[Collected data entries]
================

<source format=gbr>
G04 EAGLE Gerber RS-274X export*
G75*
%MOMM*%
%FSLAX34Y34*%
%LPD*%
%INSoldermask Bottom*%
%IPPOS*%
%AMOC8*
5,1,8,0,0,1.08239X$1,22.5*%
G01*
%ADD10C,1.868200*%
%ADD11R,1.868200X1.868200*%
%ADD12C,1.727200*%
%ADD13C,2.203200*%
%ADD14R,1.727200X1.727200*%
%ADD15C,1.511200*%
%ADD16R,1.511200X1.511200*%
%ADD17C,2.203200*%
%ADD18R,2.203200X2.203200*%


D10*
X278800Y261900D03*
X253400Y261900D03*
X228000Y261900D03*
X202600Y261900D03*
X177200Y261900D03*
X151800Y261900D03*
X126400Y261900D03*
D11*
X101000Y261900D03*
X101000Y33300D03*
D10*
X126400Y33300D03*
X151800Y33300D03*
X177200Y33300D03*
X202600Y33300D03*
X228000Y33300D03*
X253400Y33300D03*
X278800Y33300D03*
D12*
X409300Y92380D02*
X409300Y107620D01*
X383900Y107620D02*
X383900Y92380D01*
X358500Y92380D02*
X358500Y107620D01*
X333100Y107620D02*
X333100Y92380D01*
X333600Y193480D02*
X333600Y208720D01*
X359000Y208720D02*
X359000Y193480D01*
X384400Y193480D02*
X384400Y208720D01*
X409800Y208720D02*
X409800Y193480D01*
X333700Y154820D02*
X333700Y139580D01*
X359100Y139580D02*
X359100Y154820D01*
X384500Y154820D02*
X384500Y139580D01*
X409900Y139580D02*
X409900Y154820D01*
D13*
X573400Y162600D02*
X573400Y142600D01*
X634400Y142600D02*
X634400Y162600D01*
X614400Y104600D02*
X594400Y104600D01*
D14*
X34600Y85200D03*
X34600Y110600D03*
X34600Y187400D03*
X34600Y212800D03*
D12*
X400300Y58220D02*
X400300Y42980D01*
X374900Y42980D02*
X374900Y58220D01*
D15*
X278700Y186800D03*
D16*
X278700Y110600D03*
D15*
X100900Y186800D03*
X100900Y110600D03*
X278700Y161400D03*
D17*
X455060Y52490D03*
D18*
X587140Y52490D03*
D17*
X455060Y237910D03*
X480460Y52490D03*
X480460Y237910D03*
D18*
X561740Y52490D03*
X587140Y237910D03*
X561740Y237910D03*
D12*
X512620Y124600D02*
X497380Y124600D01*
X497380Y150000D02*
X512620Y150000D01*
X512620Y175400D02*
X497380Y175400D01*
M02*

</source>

================

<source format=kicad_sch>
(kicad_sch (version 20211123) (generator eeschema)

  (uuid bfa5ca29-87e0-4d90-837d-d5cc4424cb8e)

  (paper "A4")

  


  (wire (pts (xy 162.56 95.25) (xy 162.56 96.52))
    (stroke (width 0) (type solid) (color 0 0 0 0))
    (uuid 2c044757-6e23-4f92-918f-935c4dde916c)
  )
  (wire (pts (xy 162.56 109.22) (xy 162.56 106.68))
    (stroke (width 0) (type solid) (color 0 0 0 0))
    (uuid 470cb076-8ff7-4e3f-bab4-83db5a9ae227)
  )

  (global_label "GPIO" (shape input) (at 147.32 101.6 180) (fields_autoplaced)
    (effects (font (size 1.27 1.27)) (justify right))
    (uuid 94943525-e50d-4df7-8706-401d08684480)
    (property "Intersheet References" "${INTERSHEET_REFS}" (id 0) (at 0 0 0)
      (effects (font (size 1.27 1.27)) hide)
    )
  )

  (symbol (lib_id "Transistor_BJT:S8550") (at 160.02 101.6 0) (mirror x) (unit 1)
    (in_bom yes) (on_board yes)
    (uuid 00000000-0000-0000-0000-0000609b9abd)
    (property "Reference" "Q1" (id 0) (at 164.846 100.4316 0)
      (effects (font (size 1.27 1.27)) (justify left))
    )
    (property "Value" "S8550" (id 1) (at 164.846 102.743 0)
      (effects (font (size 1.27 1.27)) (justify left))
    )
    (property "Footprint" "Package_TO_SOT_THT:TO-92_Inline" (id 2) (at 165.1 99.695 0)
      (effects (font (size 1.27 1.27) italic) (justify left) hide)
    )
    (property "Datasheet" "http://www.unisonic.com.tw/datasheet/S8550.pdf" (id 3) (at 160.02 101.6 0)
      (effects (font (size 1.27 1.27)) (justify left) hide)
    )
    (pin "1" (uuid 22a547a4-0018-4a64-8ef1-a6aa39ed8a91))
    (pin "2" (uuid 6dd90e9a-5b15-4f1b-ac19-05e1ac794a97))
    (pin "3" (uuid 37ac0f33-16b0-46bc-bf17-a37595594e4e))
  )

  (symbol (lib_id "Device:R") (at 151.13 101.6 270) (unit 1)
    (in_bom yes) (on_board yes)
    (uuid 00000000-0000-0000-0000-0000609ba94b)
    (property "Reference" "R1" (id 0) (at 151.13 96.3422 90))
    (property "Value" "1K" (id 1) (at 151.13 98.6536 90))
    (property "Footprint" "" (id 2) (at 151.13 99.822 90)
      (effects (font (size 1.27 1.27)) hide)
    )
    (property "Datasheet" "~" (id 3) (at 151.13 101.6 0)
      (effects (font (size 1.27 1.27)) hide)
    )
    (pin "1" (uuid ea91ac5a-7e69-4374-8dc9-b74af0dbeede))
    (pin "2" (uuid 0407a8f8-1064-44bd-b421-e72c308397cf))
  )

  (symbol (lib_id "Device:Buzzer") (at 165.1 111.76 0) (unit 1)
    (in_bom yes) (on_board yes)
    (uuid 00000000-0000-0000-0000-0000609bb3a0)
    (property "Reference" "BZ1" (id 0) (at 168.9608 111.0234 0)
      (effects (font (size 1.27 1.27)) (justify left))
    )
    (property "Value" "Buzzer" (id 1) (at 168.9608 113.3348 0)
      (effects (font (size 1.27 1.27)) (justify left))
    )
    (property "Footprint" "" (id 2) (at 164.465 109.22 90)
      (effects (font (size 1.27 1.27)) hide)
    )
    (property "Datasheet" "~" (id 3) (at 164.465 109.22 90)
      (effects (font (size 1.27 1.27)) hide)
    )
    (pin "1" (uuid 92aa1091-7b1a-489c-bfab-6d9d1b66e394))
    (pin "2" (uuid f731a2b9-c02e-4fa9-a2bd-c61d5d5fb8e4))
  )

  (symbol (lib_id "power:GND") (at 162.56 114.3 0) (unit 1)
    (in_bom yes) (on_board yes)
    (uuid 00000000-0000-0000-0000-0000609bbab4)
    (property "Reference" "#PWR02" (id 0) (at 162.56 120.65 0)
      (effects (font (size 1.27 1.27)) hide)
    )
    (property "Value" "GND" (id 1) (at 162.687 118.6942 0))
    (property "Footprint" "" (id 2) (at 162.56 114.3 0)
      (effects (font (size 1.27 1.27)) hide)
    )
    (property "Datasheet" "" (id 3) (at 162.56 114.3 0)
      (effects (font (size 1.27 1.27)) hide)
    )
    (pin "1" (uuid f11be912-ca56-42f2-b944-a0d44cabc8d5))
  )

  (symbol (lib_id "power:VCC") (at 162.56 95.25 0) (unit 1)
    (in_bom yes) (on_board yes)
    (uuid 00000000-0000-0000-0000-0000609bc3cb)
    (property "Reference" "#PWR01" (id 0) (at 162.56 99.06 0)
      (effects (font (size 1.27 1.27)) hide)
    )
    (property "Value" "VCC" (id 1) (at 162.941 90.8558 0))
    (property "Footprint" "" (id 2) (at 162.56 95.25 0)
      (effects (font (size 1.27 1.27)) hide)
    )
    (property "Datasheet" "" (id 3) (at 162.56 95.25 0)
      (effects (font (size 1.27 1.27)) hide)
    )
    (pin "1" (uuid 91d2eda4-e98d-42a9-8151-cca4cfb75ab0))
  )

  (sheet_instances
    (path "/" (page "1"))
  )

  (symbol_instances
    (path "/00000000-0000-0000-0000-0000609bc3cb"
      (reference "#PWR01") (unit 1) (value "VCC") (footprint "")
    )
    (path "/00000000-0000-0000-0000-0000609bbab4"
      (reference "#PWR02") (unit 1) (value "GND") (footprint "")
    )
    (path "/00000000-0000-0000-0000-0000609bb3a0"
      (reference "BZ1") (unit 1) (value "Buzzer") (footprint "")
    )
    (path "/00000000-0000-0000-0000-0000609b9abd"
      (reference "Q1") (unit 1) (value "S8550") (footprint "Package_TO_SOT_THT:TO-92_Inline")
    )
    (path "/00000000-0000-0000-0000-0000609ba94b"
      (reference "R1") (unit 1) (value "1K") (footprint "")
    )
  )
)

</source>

================

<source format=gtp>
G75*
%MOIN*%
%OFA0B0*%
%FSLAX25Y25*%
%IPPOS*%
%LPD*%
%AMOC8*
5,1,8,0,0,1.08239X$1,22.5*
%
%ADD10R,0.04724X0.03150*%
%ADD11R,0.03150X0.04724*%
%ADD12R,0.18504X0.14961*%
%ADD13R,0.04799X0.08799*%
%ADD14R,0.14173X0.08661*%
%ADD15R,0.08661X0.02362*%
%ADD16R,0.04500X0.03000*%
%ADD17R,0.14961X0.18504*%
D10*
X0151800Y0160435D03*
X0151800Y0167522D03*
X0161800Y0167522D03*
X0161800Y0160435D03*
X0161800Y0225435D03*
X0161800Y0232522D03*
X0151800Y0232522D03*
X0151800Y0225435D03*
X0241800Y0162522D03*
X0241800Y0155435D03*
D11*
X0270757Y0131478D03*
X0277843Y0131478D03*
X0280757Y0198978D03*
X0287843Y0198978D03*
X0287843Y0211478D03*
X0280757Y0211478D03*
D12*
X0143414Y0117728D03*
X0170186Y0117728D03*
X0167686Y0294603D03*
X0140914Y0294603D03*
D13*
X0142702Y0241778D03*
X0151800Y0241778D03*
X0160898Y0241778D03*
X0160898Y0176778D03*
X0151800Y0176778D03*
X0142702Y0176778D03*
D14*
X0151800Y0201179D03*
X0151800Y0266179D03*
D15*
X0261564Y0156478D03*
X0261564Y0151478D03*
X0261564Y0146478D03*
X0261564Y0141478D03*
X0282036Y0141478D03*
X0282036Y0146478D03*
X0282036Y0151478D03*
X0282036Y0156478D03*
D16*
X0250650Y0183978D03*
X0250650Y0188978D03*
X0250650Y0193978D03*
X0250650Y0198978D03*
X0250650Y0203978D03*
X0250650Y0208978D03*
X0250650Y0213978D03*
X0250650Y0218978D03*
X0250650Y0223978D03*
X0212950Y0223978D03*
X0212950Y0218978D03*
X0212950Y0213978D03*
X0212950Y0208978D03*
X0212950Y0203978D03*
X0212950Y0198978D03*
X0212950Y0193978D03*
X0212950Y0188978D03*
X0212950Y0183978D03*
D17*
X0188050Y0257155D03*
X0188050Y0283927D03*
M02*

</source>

================

> _TASK STATEMENT_: Write down exactly the span of lines above from the one containing "<source format=gbr>" to the one containing "X359000Y193480D01*", both ends included.

> _ANSWER SECTION_:
<source format=gbr>
G04 EAGLE Gerber RS-274X export*
G75*
%MOMM*%
%FSLAX34Y34*%
%LPD*%
%INSoldermask Bottom*%
%IPPOS*%
%AMOC8*
5,1,8,0,0,1.08239X$1,22.5*%
G01*
%ADD10C,1.868200*%
%ADD11R,1.868200X1.868200*%
%ADD12C,1.727200*%
%ADD13C,2.203200*%
%ADD14R,1.727200X1.727200*%
%ADD15C,1.511200*%
%ADD16R,1.511200X1.511200*%
%ADD17C,2.203200*%
%ADD18R,2.203200X2.203200*%


D10*
X278800Y261900D03*
X253400Y261900D03*
X228000Y261900D03*
X202600Y261900D03*
X177200Y261900D03*
X151800Y261900D03*
X126400Y261900D03*
D11*
X101000Y261900D03*
X101000Y33300D03*
D10*
X126400Y33300D03*
X151800Y33300D03*
X177200Y33300D03*
X202600Y33300D03*
X228000Y33300D03*
X253400Y33300D03*
X278800Y33300D03*
D12*
X409300Y92380D02*
X409300Y107620D01*
X383900Y107620D02*
X383900Y92380D01*
X358500Y92380D02*
X358500Y107620D01*
X333100Y107620D02*
X333100Y92380D01*
X333600Y193480D02*
X333600Y208720D01*
X359000Y208720D02*
X359000Y193480D01*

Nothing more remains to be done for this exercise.